Answers for Women in Mid-Career Crisis

DEAR JOYCE: After reading your column about mid-career menopause, I think you were mostly talking about men, but you briefly mentioned women. I am at a spot in life that most other women would rate successful. Problem: Something's missing, but as the chief earner in my family, I can't afford to make any major changes in these tight times. Can you address the "locked-room" challenge for women? -- J.V.

Is a woman's midlife a time of reckoning and re-evaluation? Do professional women break down in ways that men don't? (Yes to both questions, according to a new study.)

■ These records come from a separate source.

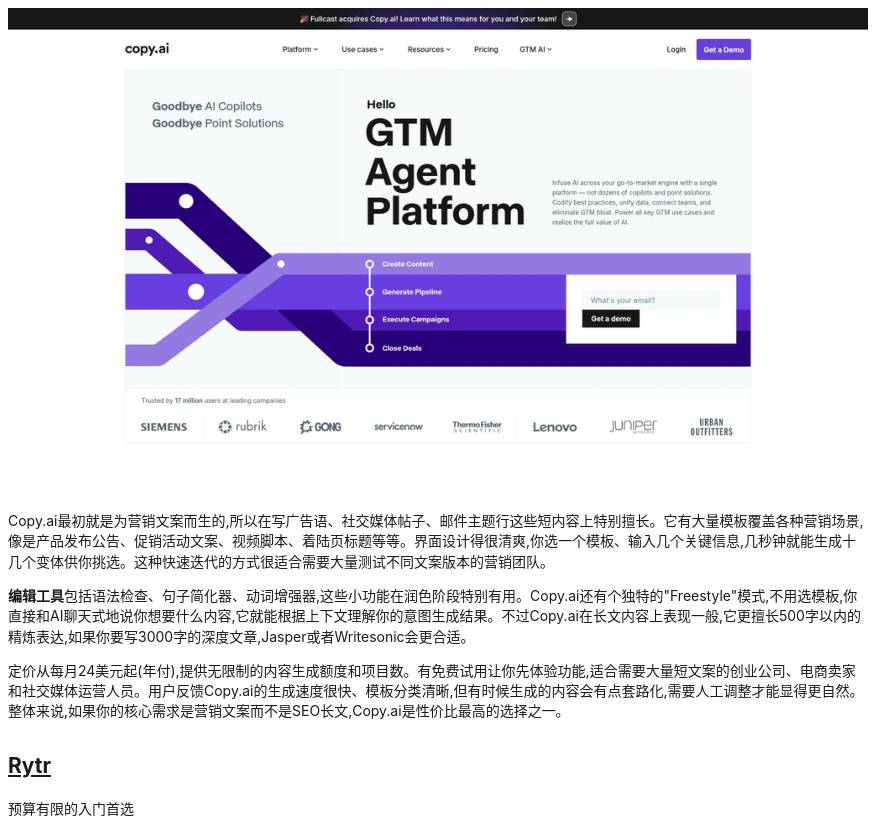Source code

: ![Copy.ai Screenshot](image/copy.webp)


Copy.ai最初就是为营销文案而生的,所以在写广告语、社交媒体帖子、邮件主题行这些短内容上特别擅长。它有大量模板覆盖各种营销场景,像是产品发布公告、促销活动文案、视频脚本、着陆页标题等等。界面设计得很清爽,你选一个模板、输入几个关键信息,几秒钟就能生成十几个变体供你挑选。这种快速迭代的方式很适合需要大量测试不同文案版本的营销团队。

**编辑工具**包括语法检查、句子简化器、动词增强器,这些小功能在润色阶段特别有用。Copy.ai还有个独特的"Freestyle"模式,不用选模板,你直接和AI聊天式地说你想要什么内容,它就能根据上下文理解你的意图生成结果。不过Copy.ai在长文内容上表现一般,它更擅长500字以内的精炼表达,如果你要写3000字的深度文章,Jasper或者Writesonic会更合适。

定价从每月24美元起(年付),提供无限制的内容生成额度和项目数。有免费试用让你先体验功能,适合需要大量短文案的创业公司、电商卖家和社交媒体运营人员。用户反馈Copy.ai的生成速度很快、模板分类清晰,但有时候生成的内容会有点套路化,需要人工调整才能显得更自然。整体来说,如果你的核心需求是营销文案而不是SEO长文,Copy.ai是性价比最高的选择之一。

## **[Rytr](https://rytr.me)**

预算有限的入门首选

Although few women have written to me expressing your overarching concerns, apparently you've been drafted into an army of working women who say they're facing a major turning point in their professional lives. So reports Kathy Caprino, a Connecticut-based work-life coach and psychotherapist. Caprino is the author of an important new book, "Breakdown, Breakthrough: The Professional Woman's Guide to Claiming a Life of Passion, Power, and Purpose" (Berrett-Koehler).

Caprino, in conjunction with the Esteemed Woman Foundation, spent a year conducting a national study, finding that seven out of 10 working women are questioning their status quo and want change: "After devoting years to building successful careers, most of them feel that their professional lives and identities no longer work."

Caprino identifies a dozen common crises of professional women, including chronic health problems, financial bondage and painful losses of the "real me," and presents a new holistic model for overcoming them.

In the category of women's self-help books, "Breakdown, Breakthrough" is a quality choice to remember.

DEAR JOYCE: I, too, am a first-timer at being unemployed -- a topic you recently discussed. I don't much care for it, especially as I am now in my 14th month without a job. My self-esteem has never been lower. At 48, I'm too young to retire, and having just lost 30 percent of my IRA and 401(k)'s value in the current economic market, I need to work.

I have worked continuously since I was in my mid-teens and have never been without a job. After months of frustration, I've become much more aggressive at playing detective and finding out who the "real" hiring managers are, and am writing to them directly. So far no luck, but I will keep trying, as I fully agree with you that I must enlarge my network, even though it was extensive to begin with.